On le savait : le Computex est un salon où la part belle est faite aux composants. C’est ici que les grands constructeurs de cartes graphiques, GPU, CPU, ventilateurs et autres systèmes d’air conditionné rivalisent d’audace pour mettre en avant leurs petits bijoux technologiques. Et au milieu du pipeau marketing de rigueur, souvent à base de « matériaux conçus pour l’aérospatial », se retrouvent les vrais durs de la puissance : les overclockers.

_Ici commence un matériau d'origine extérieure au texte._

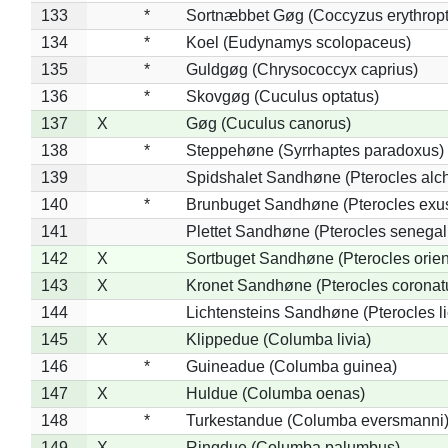
133
*
Sortnæbbet Gøg (Coccyzus erythrop
134
*
Koel (Eudynamys scolopaceus)
135
*
Guldgøg (Chrysococcyx caprius)
136
*
Skovgøg (Cuculus optatus)
137
X
Gøg (Cuculus canorus)
138
*
Steppehøne (Syrrhaptes paradoxus)
139
Spidshalet Sandhøne (Pterocles alch
140
*
Brunbuget Sandhøne (Pterocles exus
141
Plettet Sandhøne (Pterocles senegal
142
X
Sortbuget Sandhøne (Pterocles orient
143
X
Kronet Sandhøne (Pterocles coronat
144
Lichtensteins Sandhøne (Pterocles lic
145
X
Klippedue (Columba livia)
146
*
Guineadue (Columba guinea)
147
X
Huldue (Columba oenas)
148
*
Turkestandue (Columba eversmanni
149
X
Ringdue (Columba palumbus)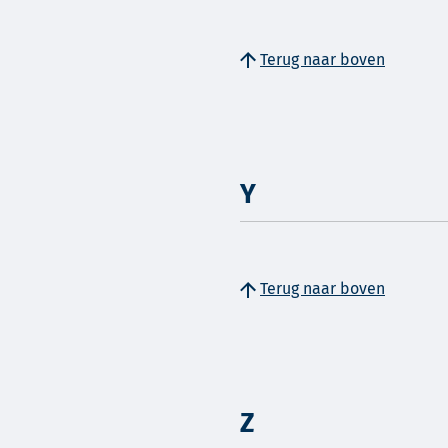
Terug naar boven
Y
Terug naar boven
Z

Au fil des ans, ces passionnés de bidouillages en tous genres ont fait de leur pratique un véritable sport. Le but ? Pousser des composants dans leurs derniers retranchements. Un processeur vendu dans le commerce à une fréquence de 4 Ghz pourra se retrouver à tourner autour de 7 Ghz avec un overclocking savamment mené. Pour cela, ces experts utilisent un savoir tout autant, logiciel pour indiquer au composant ses nouvelles fréquences que matériel, pour préparer les composants, les isoler et surtout, les refroidir.
Ici, à Taipei, des équipes renommées vont s’affronter pour la Overclocking World Series organisée par HWBOT sur les nouveaux processeurs Broadwell-E d’Intel, secret de polichinelle sur le point d’être brisé, dont ils ont obtenu des unités exclusives quelques heures seulement avant les annonces du géant sur la scène du Convention Center taïwanais. Toute la journée, ces passionnés vont faire monter en puissance les processeurs en les refroidissant avec des solutions d’azote liquide. Il s’agit de gaz diazote refroidi en-dessous de son point d’ébullition, soit à -195,79 degrés Celsius pour le garder, comme son nom l’indique, à l’état liquide. Avec une telle fraîcheur, les overclockers auront donc de la marge.
Nous avons rencontré Shatul Durlabhji, sacré meilleur overclocker d’Inde, alors qu’il préparait sa carte mère avec son coéquipier. « J’ai très envie de voir jusqu’où iront ces nouveaux processeurs Intel, nous dit-il avant de poursuivre : Il paraît qu’on va pouvoir monter jusqu’à 5,6 Ghz ». Pour des processeurs dont les moins puissants ont une fréquence nominale de 3 Ghz, c’est un chemin qui les mènera presque au double de leur puissance. Mais pour cette compétition qui place ses épreuves un peu partout dans le monde, passée par Poitiers en France, le but n’est pas simplement une course à la puissance brute : il faut encore que le processeur overclocké puisse passer 3 benchmarks.
Les benchmarks, des logiciels qui utilisent au maximum les ressources d’un composant et lui attribuent un score de performance ont été calibrés pour l’occasion pour mettre à genou les processeurs. L’équipe qui a le plus gros score fera monter son champion sur la scène finale pour une bataille d’overclocking en live : pas de préparation, tous les coups sont permis. Le gagnant quotidien remportera alors une place pour la demi finale… et pourra rêver de remporter la compétition taïwanaise.
Il paraît qu’on va pouvoir monter jusqu’à 5,6 Ghz
Pour Shatul Rulabhji, plus connu dans la communauté sous le pseudo Toolius, la préparation en amont est décisive : « Nous sommes venus en avance pour améliorer l’isolation des composants de la carte mère », lance-t-il tournevis à la main. Cette opération va leur permettre de maîtriser le refroidissement des composants un à un pour que rien ne fonde quand viendra l’heure de faire monter la cadence.
Et contrairement au climat de Poitiers, plutôt tempéré, un challenge supplémentaire vient s’ajouter ici à Taipei : l’humidité. Le thermomètre oscille depuis quelques jours entre 35 et 40 degrés et l’humidité, entre 55 et 80 %. L’isolation parfaite des composants devrait les prémunir de toute mauvaise surprise — on s’inquiète alors un peu pour les autres équipes dont les sièges sont encore désespérément vides à quelques minutes du coup d’envoi de la compétition.
À l’autre bout de la salle, loin de ces experts de la fréquence, Intel a installé quelques ordinateurs pour initier les badauds de passage à la discipline. En quelques minutes, un ingénieur leur montre les bases de l’overclocking et les laisse jouer non pas avec de l’azote liquide, mais avec des processeurs refroidis par des systèmes de watercooling. Une compétition sans grand enjeu, mais qui créera peut-être des vocations.